Rising bond yields are placing pressure and adding further downside to equities in the US, with cash and short-dated bonds yielding 5% plus, thus attracting investors to the returns received from bonds over equities at these current levels.
Department store giant, Macy’s, fell 13% on Tuesday after the company reiterated its conservative full-year guidance as it expects comparable sales to fall 6%-7.5%. The sell-off in shares comes despite Macy’s beating Wall Street’s quarterly expectations.
And in Europe, markets closed higher across the region on Tuesday as a rise in technology stocks boosted gains across the board.
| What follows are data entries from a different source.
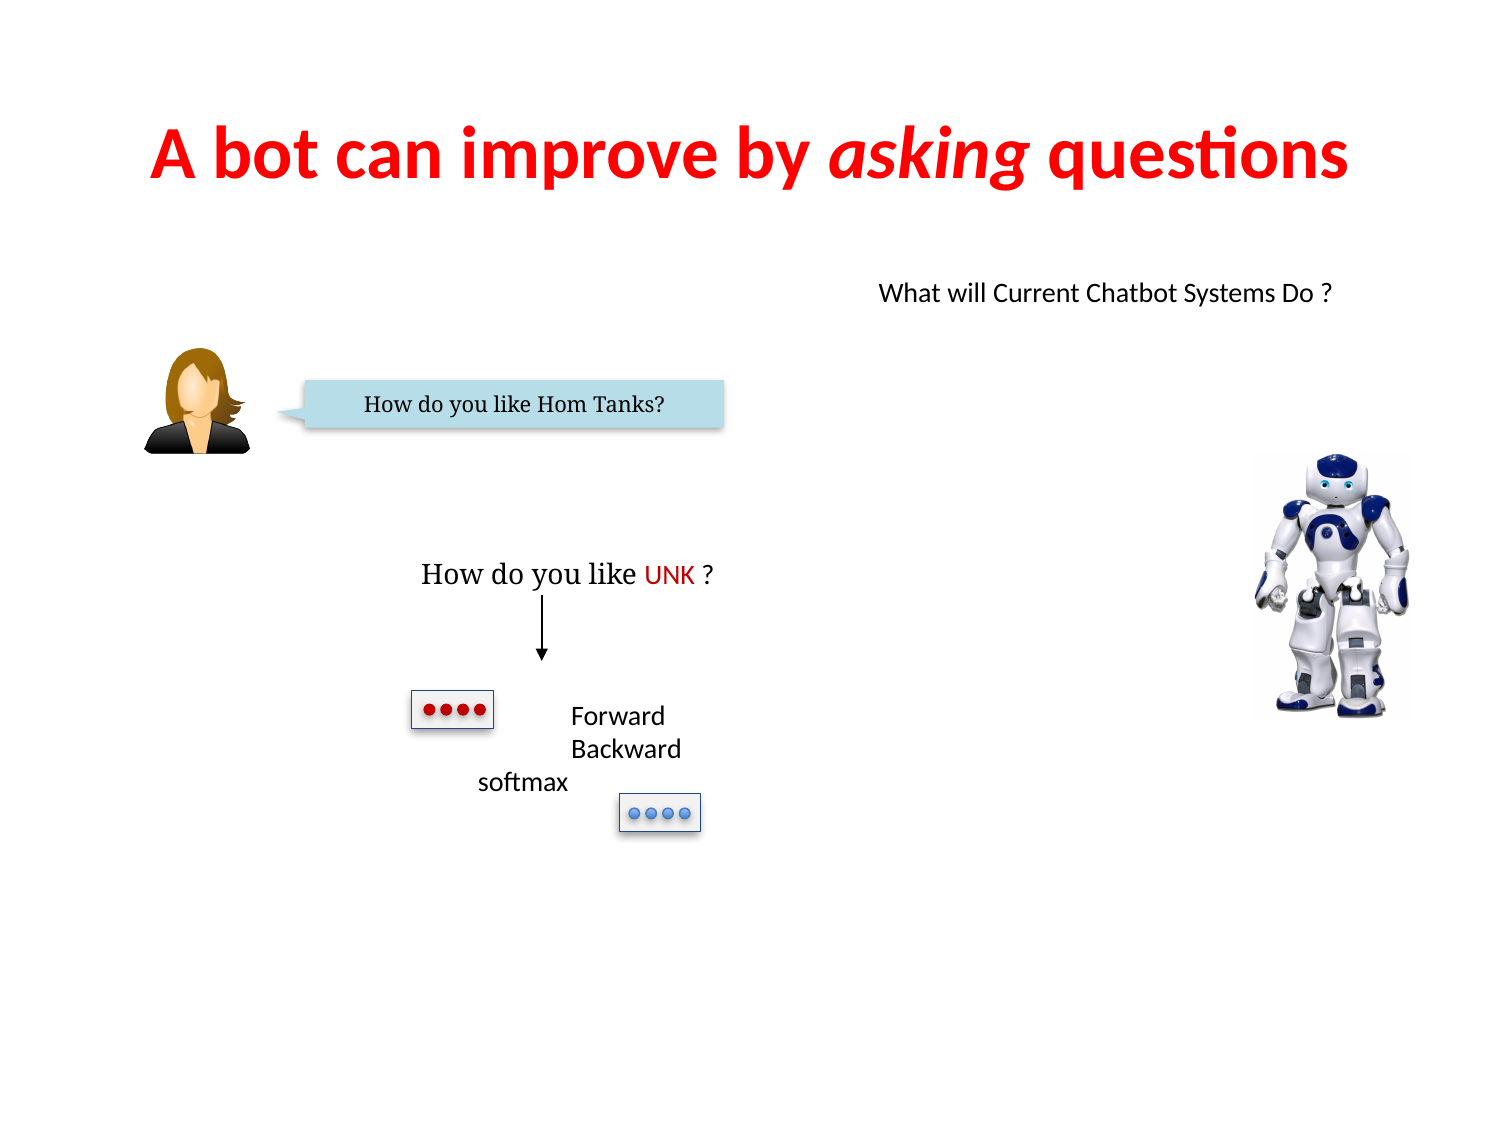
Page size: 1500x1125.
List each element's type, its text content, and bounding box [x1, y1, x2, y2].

text_box What will Current Chatbot Systems Do ? [863, 267, 1453, 316]
text_box [617, 791, 702, 833]
picture [144, 348, 250, 454]
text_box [411, 690, 494, 729]
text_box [628, 807, 691, 819]
text_box Forward Backward [556, 689, 757, 772]
text_box A bot can improve by asking questions [103, 66, 1397, 231]
picture [1254, 453, 1410, 720]
text_box How do you like Hom Tanks? [275, 379, 725, 429]
text_box softmax [463, 756, 619, 805]
text_box How do you like UNK ? [406, 548, 729, 598]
French game maker Ubisoft Entertainment rose 9% after Microsoft said it would divest several gaming rights to the company as part of a new deal submitted to UK regulators for its takeover of Activision Blizzard, according to CNBC. Investors are also monitoring European natural gas prices which saw a sharp rise earlier this week amid threat of strike action in Australia which could disrupt 10% of the world’s LNG flows. The STOXX600 rose 0.7% on Tuesday while Germany’s DAX added 0.66%, the French CAC rose 0.59% and, in the UK, the FTSE100 lifted 0.18%.
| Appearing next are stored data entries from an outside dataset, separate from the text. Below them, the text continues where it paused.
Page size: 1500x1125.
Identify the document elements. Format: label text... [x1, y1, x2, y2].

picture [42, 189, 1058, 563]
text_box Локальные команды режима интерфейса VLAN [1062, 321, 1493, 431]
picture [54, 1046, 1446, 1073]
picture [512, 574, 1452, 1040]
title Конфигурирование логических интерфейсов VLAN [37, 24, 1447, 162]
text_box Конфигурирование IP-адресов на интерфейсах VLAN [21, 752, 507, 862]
The local market rose just 0.09% on Tuesday following a half a percent loss on Monday as the market volatility driven by global market moves and macroeconomic news out of China continues to impact investor sentiment. China’s sluggish recovery continues to go from bad to worse with weak retail sales and manufacturing output data providing further indication that the world’s second largest economy is struggling to regain momentum post pandemic. With no material stimulus to support recovery coming out of the Chinese government yet aside from some slight interest rate cuts and hub-support, the economy is looking to continue its deflation journey over months to come.
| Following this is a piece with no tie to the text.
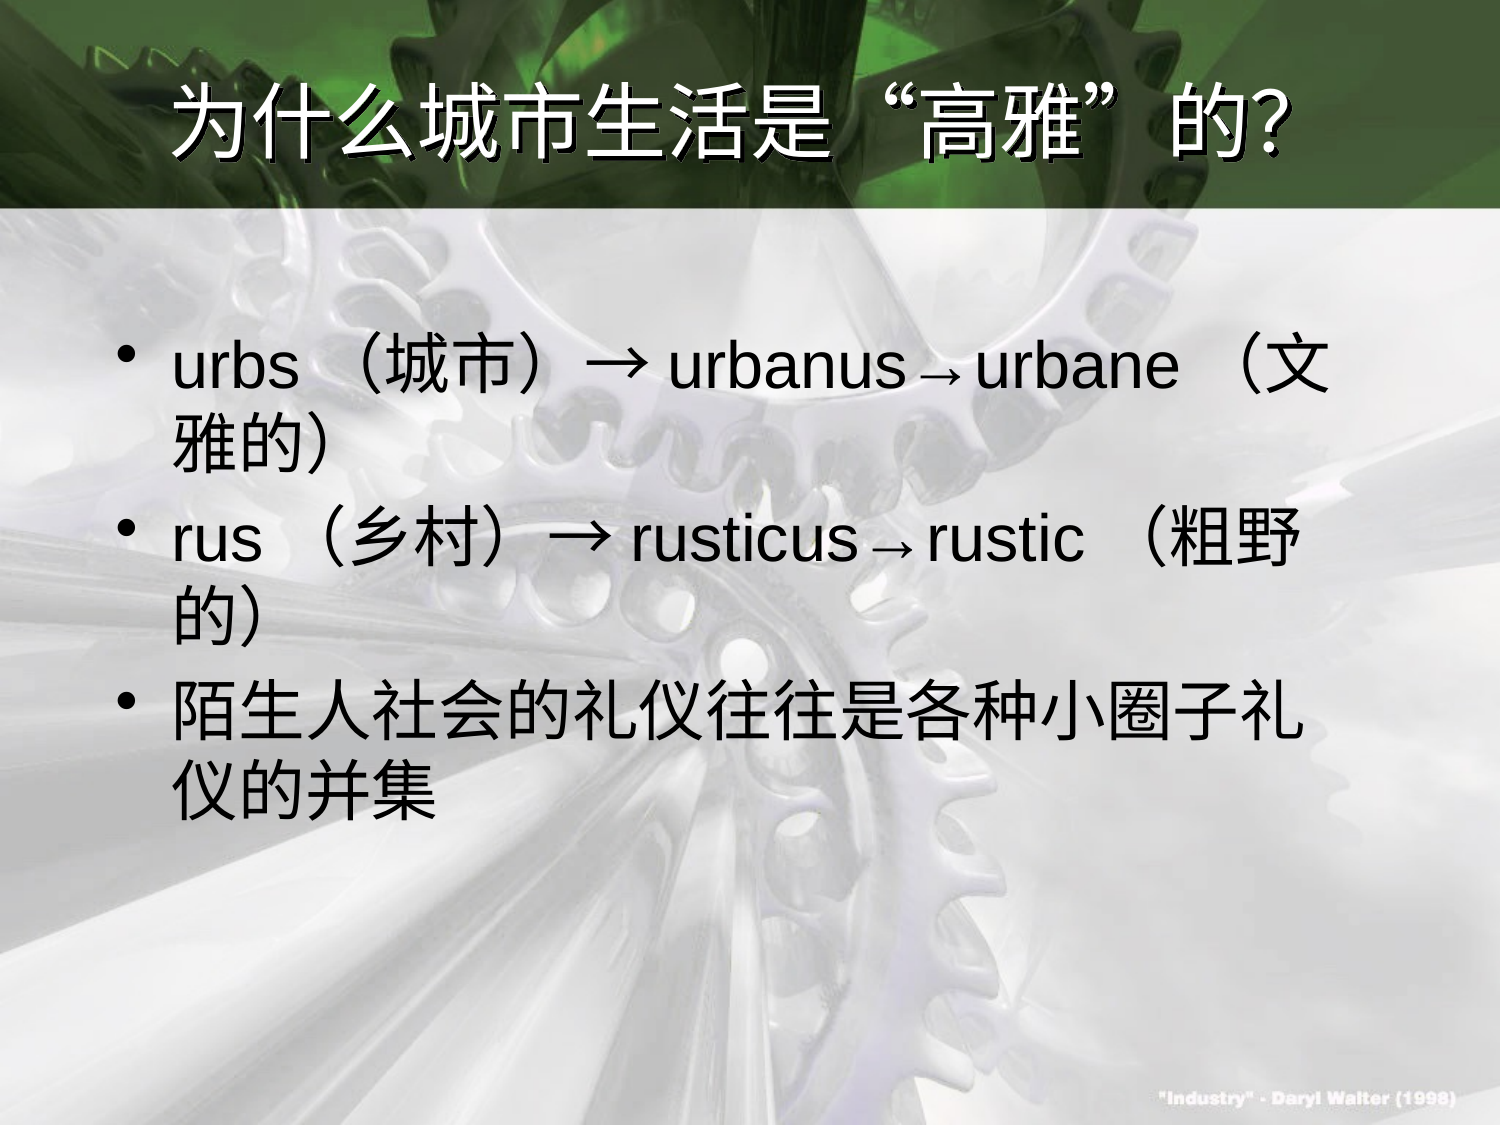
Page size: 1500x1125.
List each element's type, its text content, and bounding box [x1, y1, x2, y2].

picture [0, 0, 1500, 1125]
list urbs（城市）→urbanus→urbane（文雅的） rus（乡村）→rusticus→rustic（粗野的） 陌生人社会的礼仪往往是各种小圈子礼仪的并集 [100, 314, 1389, 1001]
title 为什么城市生活是“高雅”的？ [112, 24, 1388, 213]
Heavy losses among consumer staples and information technology stocks on Tuesday were offset by strength in the consumer discretionary and energy sectors. IRESS tanked 36% while Premier Investments and Breville led the gains, adding 12% and 9% respectively.
We are also in the heart of reporting season with this week being arguably the biggest week in the August calendar. So far, 107 companies have reported with 35 beating expectations, 42 meeting expectations and 30 missing expectations. 17 companies have been upgraded by brokers, while 10 have been downgraded. We are still being blown away by some retailers maintaining profits in FY23 against the odds and expectations, with Breville Group (ASX:BRG) the latest name to stun investors with FY23 results and the share price soaring 15% as a result, after the company reported revenue rose 4.2%, NPAT lifted 4.2% and the company lifted its full year dividend.
Coles Group reported yesterday with a more disappointing outcome that caused investors to sell out. The supermarket giant reported group sales revenue rose 5.9%, EBITDA rose 3.8%, NPAT fell 0.3% to $1.042bn and the final dividend remained flat at 30cps, taking the year’s total to 66cps. Financing costs for continuing operations also increased by 9.4% to $394m amid higher borrowing costs in the rising interest rate environment.